Trends affect the design of doors and windows, just like anything else. One of the most significant trends in door and window design is daylighting – that is, quite simply, allowing daylight in the interior of a building or home. The impetus behind this trend is to boost energy efficiency by increasing natural light so that less artificial light is used.
But more daylight can also make workers more productive, and boost your crew’s workplace satisfaction. Many workers say the absence of natural light makes them feel more tired; some say lack of light makes them feel gloomy or sad. Studies have shown that adding daylight makes students more productive in the classroom; retail stores also report increased sales in stores with ample natural light. Further, burning electric lights can heat up a building, so that more air conditioning is needed to maintain comfort. That means your HVAC system is working harder than it needs to.
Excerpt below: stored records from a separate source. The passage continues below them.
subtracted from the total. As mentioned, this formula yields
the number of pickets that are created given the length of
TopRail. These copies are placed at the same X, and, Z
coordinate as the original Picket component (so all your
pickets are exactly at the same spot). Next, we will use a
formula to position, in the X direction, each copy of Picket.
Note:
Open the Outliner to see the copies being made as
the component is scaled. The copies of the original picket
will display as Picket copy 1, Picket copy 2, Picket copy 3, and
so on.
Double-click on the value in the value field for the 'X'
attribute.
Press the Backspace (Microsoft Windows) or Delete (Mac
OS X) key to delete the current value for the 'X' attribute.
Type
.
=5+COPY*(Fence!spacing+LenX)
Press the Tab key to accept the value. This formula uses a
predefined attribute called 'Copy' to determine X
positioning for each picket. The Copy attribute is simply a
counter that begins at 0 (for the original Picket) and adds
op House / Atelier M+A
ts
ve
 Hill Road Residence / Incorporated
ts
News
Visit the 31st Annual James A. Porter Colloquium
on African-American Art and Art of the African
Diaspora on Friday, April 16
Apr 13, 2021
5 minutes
How to Increase Natural Light
Adding windows in garage doors or other exterior doors can help fulfill this need for natural light. Other options to consider:
- Install commercial sliding glass doors inside the building so that light shines from room to room.
- Skylights can allow more light, but also allow glare and excessive heating from direct solar penetration. Generally, skylights incorporate glazing to diffuse solar transmittance.
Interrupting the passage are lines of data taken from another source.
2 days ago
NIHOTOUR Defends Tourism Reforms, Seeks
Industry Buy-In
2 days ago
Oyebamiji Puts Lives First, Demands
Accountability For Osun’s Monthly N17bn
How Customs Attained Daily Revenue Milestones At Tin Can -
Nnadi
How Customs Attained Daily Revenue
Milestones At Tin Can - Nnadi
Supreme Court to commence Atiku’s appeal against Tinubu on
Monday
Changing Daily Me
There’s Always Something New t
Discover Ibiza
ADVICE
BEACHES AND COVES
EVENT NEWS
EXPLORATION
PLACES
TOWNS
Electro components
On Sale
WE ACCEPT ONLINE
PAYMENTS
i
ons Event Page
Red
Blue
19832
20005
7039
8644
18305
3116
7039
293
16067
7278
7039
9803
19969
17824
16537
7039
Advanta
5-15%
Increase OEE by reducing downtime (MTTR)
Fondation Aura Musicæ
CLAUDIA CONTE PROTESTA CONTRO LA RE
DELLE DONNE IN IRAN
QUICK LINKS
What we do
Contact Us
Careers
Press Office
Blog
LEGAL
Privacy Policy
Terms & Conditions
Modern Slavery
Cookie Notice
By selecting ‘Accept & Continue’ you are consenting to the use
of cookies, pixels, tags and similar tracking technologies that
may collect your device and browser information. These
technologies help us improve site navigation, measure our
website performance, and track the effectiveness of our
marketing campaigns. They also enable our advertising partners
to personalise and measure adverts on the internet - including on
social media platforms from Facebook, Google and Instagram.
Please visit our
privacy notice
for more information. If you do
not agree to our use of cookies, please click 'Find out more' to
- Incorporate a glass storefront into the building design.
Care must be taken that the right amount of light is allowed in, regardless of the option. If you are planning to build a new facility or working on a renovation, you should discuss with your consultant the intensity, distribution and penetration of daylight in your building. Your consultant should also address glare, which impedes visual comfort and work performance.
When natural light measures 2.5 times or more than an average electric light, it will make occupants uncomfortable, creating glare or conditions that are too warm. You can mitigate these conditions with interior and exterior shading devices, glazed or tinted windows, or combinations of these.